Approach-leave: In these videos, the camera approaches the quadrotor or leaves from it while the quadrotor is stationary. There are 9 different positions for the quadrotor a with 1-m distance separation, as illustrated in
Figure 10. The motion path of the camera is approximately 5 m. Approach and leave videos are recorded separately and we have 18 videos with a total of 3574 frames for this group. These videos are used for testing whether the features are affected by large scale and appearance changes.
We should note that the yaw orientation of the quadrotor is set to random values for each of 50 videos in the lateral, up-down and approach-leave sets, although the quadrotors in
Figure 10 are given for a fixed orientation. There are cases where the MOCAP can give the wrong or insufficient data to extract the ground truth for some frames. These frames are not included in the dataset.

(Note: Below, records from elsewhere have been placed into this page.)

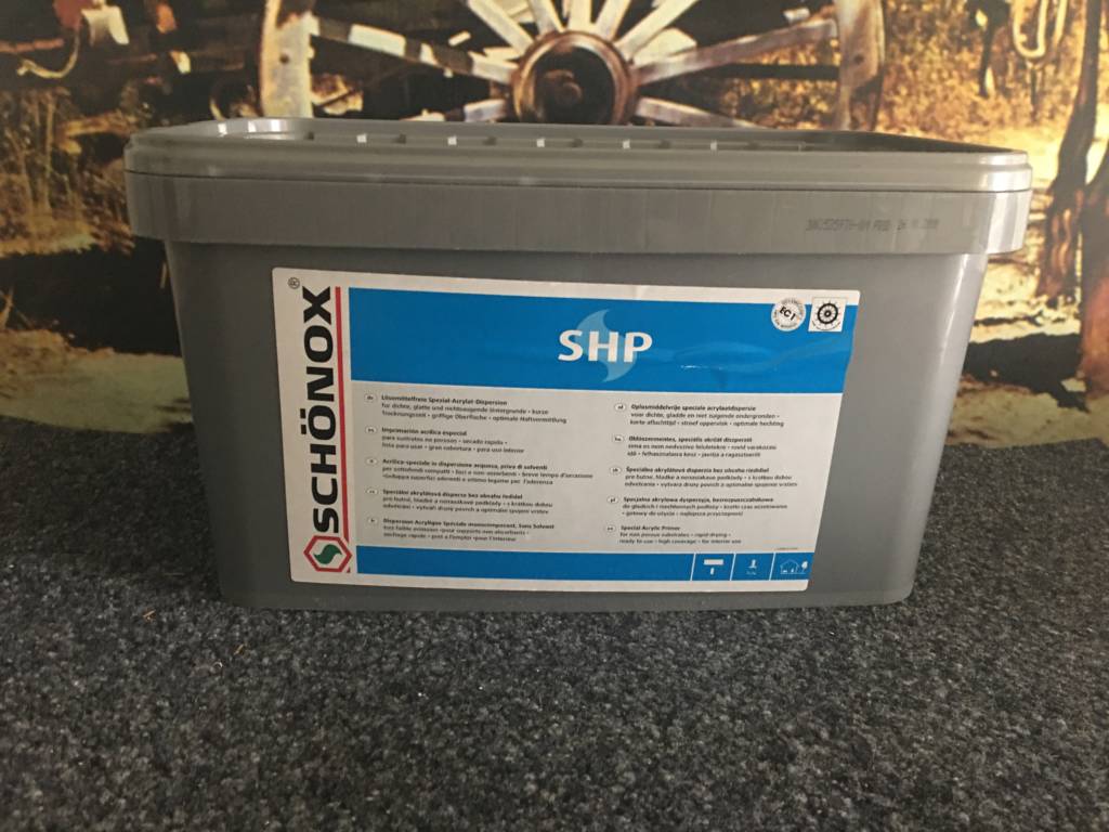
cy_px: 416
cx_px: 554
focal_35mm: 29
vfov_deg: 48.2
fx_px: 929
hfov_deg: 61.7
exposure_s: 1/4
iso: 100
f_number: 2.2
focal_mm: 4.15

For outdoor experiments, we prepared four different videos with distinct characteristics. In all videos, the quadrotor is flown manually in front of a stationary camera. In the first two videos, a stationary background is chosen. These two videos differ in terms of agility, such that in the first video, the quadrotor performs calm maneuvers, whereas in the second one, it is flown in an agile manner. In the third video, the background includes moving objects, like cars, motorcycles, bicycles and pedestrians, while the quadrotor is flown in a calm manner. The fourth video is recorded to test the maximum detection distances of the methods. In this video, the quadrotor first leaves from the camera and then comes back, flying on an approximately straight 110-m path. We will call these videos (i) calm, (ii) agile, (iii) moving background and (iv) distance in the rest of the paper. These videos have 2954, 3823, 3900 and 2468 frames, respectively. The ground truth bounding boxes for each frame of calm, agile and moving background videos are extracted manually. For the distance video, only the ground truth distance of the quadrotor to the camera is calculated by utilizing another video recoded simultaneously by a side view camera. With the help of poles at known locations in the experiment area and by manually extracting the center of the quadrotor from the side view video, we computed the ground truth distance with simple geometrical calculations.
Figure 10.
Graphical representation for indoor test videos. There are 4 motion types, namely lateral, up-down, yaw and approach-leave. Each of them is illustrated with the top and camera views. Dashed gray thick lines represent the motion of the camera or the quadrotor along the path with the given length. Dashed black thin lines are used to represent dimensions.
Figure 10.
Graphical representation for indoor test videos. There are 4 motion types, namely lateral, up-down, yaw and approach-leave. Each of them is illustrated with the top and camera views. Dashed gray thick lines represent the motion of the camera or the quadrotor along the path with the given length. Dashed black thin lines are used to represent dimensions.
Table 2.
Properties of motion types in terms of the amount of changes in the scale and appearance of the quadrotor and the background objects.
Table 2.
Properties of motion types in terms of the amount of changes in the scale and appearance of the quadrotor and the background objects.
| Lateral | Up-Down | Yaw | Approach-Leave |
---|
Scale | Moderate | Moderate | Small | Large |
Appearance | Moderate | Large | Large | Large |
Background | Large | No Change | No Change | Moderate |
We should note that the scenes used in testing videos are different from the ones included in the training datasets for both indoors and outdoors.